> What you have to do
Using the data that follows, state the number of lines holding the word "aceștia", and give no other output.

_ _ _ _ _

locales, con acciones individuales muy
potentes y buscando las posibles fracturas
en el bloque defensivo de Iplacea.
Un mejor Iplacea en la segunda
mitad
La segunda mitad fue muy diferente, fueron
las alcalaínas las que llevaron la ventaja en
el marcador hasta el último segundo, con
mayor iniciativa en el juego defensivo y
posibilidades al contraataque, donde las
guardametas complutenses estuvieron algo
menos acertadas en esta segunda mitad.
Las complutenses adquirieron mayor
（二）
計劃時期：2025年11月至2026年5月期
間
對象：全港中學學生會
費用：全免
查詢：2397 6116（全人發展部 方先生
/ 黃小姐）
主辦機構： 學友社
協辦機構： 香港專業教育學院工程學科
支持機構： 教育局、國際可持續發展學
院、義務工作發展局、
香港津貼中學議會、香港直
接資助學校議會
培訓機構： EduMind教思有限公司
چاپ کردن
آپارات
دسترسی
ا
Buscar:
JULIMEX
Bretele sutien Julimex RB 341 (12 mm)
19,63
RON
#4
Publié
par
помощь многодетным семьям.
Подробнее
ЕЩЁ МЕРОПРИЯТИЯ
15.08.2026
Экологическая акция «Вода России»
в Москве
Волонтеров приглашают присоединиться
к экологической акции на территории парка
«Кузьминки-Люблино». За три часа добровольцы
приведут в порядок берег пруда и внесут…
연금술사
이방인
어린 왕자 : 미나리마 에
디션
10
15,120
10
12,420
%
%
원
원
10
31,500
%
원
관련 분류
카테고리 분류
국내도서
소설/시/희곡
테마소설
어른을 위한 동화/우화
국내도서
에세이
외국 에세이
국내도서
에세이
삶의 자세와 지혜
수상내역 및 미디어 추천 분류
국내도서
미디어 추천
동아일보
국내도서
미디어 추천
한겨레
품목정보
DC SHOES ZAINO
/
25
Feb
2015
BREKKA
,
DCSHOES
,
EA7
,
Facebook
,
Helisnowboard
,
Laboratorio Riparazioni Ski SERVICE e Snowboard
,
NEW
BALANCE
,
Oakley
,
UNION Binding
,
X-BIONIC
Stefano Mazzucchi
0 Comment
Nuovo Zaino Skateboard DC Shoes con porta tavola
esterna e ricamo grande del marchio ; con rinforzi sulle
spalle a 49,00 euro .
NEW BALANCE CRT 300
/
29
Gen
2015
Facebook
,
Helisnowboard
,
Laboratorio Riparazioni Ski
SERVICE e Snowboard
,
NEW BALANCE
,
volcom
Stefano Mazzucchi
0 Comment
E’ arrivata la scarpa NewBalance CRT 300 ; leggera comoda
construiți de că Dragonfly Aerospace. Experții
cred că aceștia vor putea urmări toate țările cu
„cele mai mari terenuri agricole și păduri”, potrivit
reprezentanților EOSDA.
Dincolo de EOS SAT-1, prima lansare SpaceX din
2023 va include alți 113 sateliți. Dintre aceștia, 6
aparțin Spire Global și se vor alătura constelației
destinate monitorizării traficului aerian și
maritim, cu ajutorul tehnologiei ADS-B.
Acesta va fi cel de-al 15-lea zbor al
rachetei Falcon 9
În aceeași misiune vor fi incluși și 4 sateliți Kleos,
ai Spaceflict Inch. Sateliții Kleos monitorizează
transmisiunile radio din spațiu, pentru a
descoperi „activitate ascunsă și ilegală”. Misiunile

_ _ _ _ _

> Output of the task
2